Constructing the Hacking test

[This entry serves two functions. First, it sets the stage for the discussion of Hacking on Thursday, so all students enrolled in the class will have to post a reply to it before class begins. Second, it provides a concrete example of the kinds of postings that I expect from the weekly presenters.]

Hacking offers a rather neat solution to one of the more complex problems bedeviling constructionist analyses: how can one simultaneously maintain that something is socially constructed and that it is in some sense real? We might call this the inverted-commas solution, inasmuch as it involves placing scare-quotes around the specific thing that we want to think of as socially constructed and then arguing that social construction applies to the concept (surrounded by inverted commas) and not to the object. We thus transform child abuse into 'child abuse', and can then without fear of contradiction claim both that child abuse is real and that 'child abuse' is a social construct. Ditto for 'multiple-personality disorder', 'dolomite', and so on.

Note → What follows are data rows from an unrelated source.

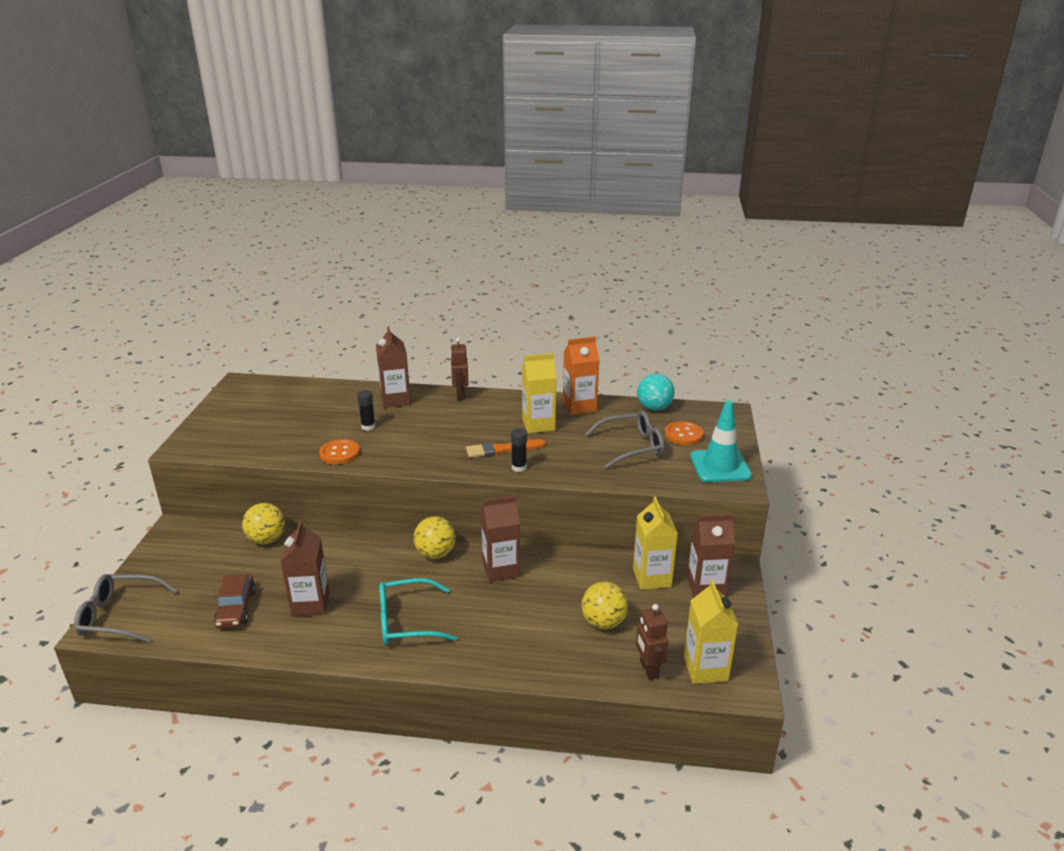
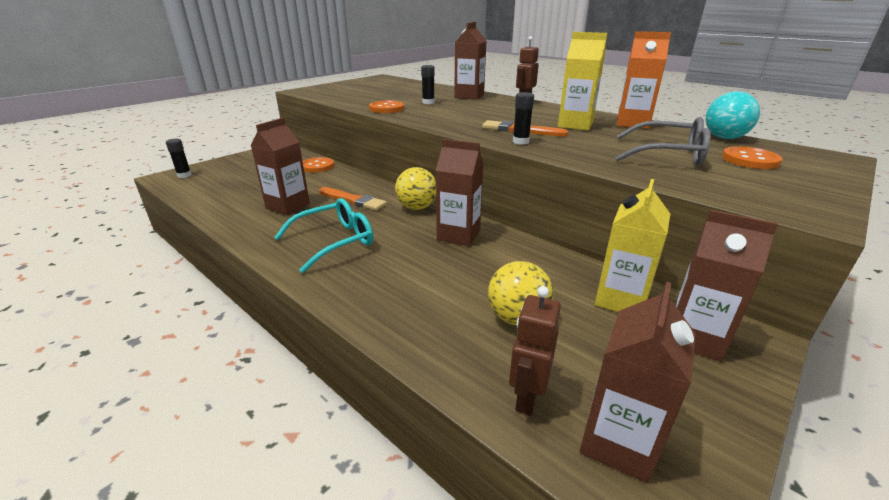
camera: 35 degrees right, 0 degrees up
grey glasses [74,574,178,643] -> black glue stick [166,139,192,178]
brown car [214,574,256,628] -> none
yellow ball [242,503,285,544] -> orange button [303,157,334,172]
turquoise glasses [379,578,457,645] -> turquoise glasses turned 120 degrees clockwise [274,198,373,273]
yellow carton [684,580,739,684] -> brown carton [580,282,696,483]
turquoise traffic cone [690,400,752,482] -> none
none -> orange brush [319,187,387,211]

It's an ingenious solution, one that simultaneously preserves two of our current intuitions about social life:
  • things in the social world -- things that all of us as social theorists and social scientists are interested in -- are in some sense dependent on contingent human activity to produce and sustain them; and
  • things in the social world are not simply a product of wishful thinking or flights of fancy, but seem to point beyond themselves -- 'child abuse' the concept, like 'genocide' the concept, is not simply a figment of our (collective) imaginations, since it refers to something.
But I wonder if it isn't too neat. In particular, I wonder if it glosses over a tension implicit in the claim that something is socially constructed: is that claim itself "real" or "socially constructed"? (Both?) Can there be a truth-value to a statement like "the notion of 'child abuse' (or the notion of 'social construction') is socially constructed"?

Take a concrete example: the "Hacking test," proposed by the author as a way of seeing where you fall on the three important dimensions of social construction: nominalism, contingency, and externality sources of stability in knowledge. What exactly does this test "test"? If it is an attempt to rank readers on a scale, is it constructing those readers' proclivities, or merely revealing them? Apply Hacking's own analysis: the notion of being a 'social constructionist' is clearly a social construction, but this doesn't necessarily mean that social constructionists are. So could you be essentially and intrinsically a social constructionist? Could you be so consistently? (Should this matter?)

Compare the Hacking test with, say, this personality-typing system based on the enneagram. Does that change the issue in any way?

Do claims about social construction occupy some kind of middle ground between a thing and the inverted-comma concept of that thing?